━━ Information given ━━
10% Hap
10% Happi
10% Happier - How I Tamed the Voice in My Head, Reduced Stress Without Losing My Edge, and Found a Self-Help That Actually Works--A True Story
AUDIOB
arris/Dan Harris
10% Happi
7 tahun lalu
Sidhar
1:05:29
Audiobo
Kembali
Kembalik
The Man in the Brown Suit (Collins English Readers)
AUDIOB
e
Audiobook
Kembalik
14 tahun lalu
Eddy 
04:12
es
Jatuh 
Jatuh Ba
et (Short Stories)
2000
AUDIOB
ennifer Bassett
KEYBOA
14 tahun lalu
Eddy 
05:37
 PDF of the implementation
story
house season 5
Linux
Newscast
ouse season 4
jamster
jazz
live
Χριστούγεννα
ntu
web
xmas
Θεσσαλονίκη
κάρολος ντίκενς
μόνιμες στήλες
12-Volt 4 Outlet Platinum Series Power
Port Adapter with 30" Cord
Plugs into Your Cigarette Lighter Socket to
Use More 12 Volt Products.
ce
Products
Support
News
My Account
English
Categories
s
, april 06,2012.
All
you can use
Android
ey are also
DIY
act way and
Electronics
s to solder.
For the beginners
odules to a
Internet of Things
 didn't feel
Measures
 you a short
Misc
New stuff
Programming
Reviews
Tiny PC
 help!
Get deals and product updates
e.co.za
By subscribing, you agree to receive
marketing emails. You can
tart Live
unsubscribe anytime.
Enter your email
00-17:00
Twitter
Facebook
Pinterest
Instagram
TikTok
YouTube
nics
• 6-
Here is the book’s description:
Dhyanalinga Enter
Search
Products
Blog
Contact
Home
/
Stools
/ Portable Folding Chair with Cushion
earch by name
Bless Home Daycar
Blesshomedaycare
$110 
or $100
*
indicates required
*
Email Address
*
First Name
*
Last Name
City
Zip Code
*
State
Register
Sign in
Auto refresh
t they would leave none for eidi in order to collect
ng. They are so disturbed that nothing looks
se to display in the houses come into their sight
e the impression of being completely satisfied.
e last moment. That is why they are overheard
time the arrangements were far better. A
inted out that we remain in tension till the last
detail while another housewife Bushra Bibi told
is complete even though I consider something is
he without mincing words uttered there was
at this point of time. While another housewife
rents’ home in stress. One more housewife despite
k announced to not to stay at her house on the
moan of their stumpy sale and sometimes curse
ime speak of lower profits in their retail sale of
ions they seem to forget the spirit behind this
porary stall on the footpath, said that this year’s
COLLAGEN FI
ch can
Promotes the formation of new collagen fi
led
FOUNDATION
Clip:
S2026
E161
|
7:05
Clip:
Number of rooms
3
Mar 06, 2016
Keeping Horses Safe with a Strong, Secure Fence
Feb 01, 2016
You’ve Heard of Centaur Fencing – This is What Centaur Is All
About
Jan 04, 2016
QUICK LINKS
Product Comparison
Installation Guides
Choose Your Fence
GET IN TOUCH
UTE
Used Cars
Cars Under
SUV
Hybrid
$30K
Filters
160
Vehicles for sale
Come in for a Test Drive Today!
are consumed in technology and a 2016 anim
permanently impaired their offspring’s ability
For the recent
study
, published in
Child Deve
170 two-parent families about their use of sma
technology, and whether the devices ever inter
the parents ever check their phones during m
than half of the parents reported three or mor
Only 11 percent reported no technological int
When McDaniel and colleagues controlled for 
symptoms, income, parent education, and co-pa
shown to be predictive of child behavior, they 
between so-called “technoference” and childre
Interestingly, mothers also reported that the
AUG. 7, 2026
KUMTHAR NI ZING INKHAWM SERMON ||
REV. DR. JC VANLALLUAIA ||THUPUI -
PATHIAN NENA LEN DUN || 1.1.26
━━━
> **Directive**
Copy the records word for word, starting at the first line and continuing through the line containing "κάρολος ντίκενς".

> **Problem solution**
10% Hap
10% Happi
10% Happier - How I Tamed the Voice in My Head, Reduced Stress Without Losing My Edge, and Found a Self-Help That Actually Works--A True Story
AUDIOB
arris/Dan Harris
10% Happi
7 tahun lalu
Sidhar
1:05:29
Audiobo
Kembali
Kembalik
The Man in the Brown Suit (Collins English Readers)
AUDIOB
e
Audiobook
Kembalik
14 tahun lalu
Eddy 
04:12
es
Jatuh 
Jatuh Ba
et (Short Stories)
2000
AUDIOB
ennifer Bassett
KEYBOA
14 tahun lalu
Eddy 
05:37
 PDF of the implementation
story
house season 5
Linux
Newscast
ouse season 4
jamster
jazz
live
Χριστούγεννα
ntu
web
xmas
Θεσσαλονίκη
κάρολος ντίκενς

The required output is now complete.